This calendar of saints is drawn from several denominations, sects, and traditions. Although it will no longer be updated daily, the index on the right will guide visitors to a saint celebrated on any day they choose. Additional saints will be added as they present themselves to Major.

Tuesday, July 12, 2011

July 12 -- Feast of Saint Veronica

If you've been in a Catholic Church, you probably noticed the fourteen images showing the sequence of the Crucifixion hung around the sanctuary. Perhaps you've seen them in Anglican, Episcopalian, and Lutheran churches as well. They are the Stations of the Cross, the Via Dolorosa (Way of Sorrow) -- visual prompts for the instruction and reflection on the Passion of Jesus.

The traditional sequence, which features Saint Veronica in the sixth image, was questioned for its departure from the Gospel. Veronica's just one example of the expansion of the Crucifixion story -- she doesn't appear in the Gospels at all. But her story's a good one, and it shows up later in a book that known as the Acts of Pontius Pilate / Gospel of Nicodemus, so let's run with it.

Jesus is hauling the cross on which he will eventually be killed. He's been interrogated, mocked, whipped, beaten, and spit on. And he's been up all night. Since there was no Red Bull to give him wings, he stumbled on the way. The guards pick some poor hapless bastard named Simon, a Libyan (Cyrene) Jew and probably a Christian, and make him haul the cross so they can get up to Golgotha (the Place of the Skull, the crucifixion zone) before sundown. Probably the centurion yelled at the legionnaires for overdoing it on the whipping and beating and crown of thorns (though not the spitting and mocking), but I'm just guessing because that isn't in the Gospel either. Simon the Cyrene is, though.

Anyway, the sixth station in the tradition cross shows a woman, let's call her Berenice (Verenice, Veronika), wiping the dusty, sweaty, bloody face of Jesus. It would have been a small, perhaps dangerous, act of kindness. She may or may not have even been a Christian, but she was moved by compassion for this poor suffering convict on the last day of his life. Or, according to one version, she is the unnamed woman in Luke 8 whose hemorrhaging is cured by touching Jesus' hem. The story of kindness repaid is nice, but I prefer to think this was just a local who was moved by compassion.
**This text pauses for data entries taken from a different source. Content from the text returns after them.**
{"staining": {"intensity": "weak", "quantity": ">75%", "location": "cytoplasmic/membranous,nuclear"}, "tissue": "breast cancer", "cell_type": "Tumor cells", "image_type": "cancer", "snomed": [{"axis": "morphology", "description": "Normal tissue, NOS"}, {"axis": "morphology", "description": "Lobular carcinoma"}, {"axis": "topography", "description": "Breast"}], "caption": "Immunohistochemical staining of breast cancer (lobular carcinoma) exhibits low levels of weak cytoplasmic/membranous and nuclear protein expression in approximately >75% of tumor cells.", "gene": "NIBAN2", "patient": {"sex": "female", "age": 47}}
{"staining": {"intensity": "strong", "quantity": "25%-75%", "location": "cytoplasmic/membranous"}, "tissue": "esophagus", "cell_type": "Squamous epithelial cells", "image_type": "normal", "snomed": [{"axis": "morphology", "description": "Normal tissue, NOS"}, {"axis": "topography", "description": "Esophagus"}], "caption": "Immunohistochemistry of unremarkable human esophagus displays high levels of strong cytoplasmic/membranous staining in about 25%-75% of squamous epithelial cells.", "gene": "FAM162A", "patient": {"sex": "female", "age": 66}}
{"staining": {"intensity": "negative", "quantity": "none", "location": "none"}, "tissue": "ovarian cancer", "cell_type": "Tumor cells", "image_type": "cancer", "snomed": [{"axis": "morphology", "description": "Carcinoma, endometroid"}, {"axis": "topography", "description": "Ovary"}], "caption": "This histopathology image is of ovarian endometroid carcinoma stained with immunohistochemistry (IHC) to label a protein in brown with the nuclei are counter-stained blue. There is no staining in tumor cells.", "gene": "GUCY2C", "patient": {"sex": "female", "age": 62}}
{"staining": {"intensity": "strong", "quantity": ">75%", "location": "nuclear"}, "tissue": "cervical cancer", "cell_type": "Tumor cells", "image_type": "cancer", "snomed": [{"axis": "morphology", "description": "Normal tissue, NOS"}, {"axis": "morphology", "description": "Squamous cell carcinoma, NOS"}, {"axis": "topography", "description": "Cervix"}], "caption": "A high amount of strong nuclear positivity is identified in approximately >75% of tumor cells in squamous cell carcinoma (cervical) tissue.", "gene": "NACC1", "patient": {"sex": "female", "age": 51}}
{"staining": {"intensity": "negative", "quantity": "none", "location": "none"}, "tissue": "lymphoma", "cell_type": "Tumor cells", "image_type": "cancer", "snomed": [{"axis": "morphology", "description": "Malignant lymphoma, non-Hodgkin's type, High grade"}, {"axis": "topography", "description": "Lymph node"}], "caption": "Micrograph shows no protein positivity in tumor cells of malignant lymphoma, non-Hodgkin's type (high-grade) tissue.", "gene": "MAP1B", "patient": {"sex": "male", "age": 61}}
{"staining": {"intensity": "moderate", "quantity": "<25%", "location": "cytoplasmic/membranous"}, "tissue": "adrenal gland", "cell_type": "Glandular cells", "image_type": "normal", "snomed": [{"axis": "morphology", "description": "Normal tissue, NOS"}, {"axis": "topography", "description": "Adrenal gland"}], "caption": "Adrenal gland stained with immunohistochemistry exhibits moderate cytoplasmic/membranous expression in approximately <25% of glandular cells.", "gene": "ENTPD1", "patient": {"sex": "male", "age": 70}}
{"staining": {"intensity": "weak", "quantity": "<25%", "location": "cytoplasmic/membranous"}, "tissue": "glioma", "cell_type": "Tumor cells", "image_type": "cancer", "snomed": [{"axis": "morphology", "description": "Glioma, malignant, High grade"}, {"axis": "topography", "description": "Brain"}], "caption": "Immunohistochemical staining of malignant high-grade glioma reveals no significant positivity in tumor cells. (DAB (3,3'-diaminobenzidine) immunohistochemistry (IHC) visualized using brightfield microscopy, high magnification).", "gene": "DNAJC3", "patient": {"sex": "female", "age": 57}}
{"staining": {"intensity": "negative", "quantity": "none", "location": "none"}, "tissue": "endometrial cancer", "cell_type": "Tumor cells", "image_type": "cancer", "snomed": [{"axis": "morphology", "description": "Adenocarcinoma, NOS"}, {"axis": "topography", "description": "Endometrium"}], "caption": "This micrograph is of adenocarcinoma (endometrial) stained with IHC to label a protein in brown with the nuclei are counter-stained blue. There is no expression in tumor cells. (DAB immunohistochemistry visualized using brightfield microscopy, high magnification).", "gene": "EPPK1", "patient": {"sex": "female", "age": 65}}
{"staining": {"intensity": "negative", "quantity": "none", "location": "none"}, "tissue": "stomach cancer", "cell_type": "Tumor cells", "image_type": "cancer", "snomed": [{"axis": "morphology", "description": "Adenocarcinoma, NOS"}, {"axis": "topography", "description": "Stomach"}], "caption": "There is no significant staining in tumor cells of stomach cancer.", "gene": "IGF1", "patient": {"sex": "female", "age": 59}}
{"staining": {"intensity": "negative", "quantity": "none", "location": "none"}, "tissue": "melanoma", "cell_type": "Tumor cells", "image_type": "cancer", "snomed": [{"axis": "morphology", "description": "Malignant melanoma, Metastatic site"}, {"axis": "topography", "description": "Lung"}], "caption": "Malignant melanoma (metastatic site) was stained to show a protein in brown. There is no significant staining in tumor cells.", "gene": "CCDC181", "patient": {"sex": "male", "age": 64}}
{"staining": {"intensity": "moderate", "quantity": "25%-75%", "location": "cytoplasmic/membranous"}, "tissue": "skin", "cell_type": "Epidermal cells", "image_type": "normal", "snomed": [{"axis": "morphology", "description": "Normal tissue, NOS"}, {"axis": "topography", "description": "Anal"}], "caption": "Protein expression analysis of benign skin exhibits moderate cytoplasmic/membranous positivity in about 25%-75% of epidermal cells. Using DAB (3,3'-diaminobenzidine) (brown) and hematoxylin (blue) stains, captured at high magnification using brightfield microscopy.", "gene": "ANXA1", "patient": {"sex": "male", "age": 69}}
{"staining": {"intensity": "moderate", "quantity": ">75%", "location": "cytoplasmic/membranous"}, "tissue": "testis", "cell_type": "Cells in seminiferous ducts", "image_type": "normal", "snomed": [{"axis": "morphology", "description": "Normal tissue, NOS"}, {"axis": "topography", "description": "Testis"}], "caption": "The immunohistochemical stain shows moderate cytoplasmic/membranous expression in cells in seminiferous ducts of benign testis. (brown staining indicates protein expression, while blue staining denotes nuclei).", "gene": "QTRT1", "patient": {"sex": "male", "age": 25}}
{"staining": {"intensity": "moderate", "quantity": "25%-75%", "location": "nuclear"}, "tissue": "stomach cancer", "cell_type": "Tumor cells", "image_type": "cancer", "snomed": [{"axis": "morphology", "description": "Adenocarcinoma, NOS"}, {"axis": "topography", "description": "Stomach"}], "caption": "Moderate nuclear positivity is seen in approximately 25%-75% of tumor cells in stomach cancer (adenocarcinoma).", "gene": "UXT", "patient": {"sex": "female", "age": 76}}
According to the story, which surfaced first in the fourth or fifth century, this woman's veil bore the print of Jesus face [Artist: Veronica, AD 33, blood and grime on linen.] The veil has a long history of its own -- being hidden from ransacking iconoclastic Lutheran soldiers who claim to auction it off in a tavern, being rediscovered in a secret compartment in the Vatican (calling Dan Brown: your sequel is here). There were so many copies of it floating around Europe, however, that the Pope eventually outlawed possession of something purporting to be the Veil or a copy of it on penalty of excommunication.

A few originals were left in the hands of the most prestigious or best connected churches. In the picture above, Pope Benedict XVI is contemplating one of them in 2006.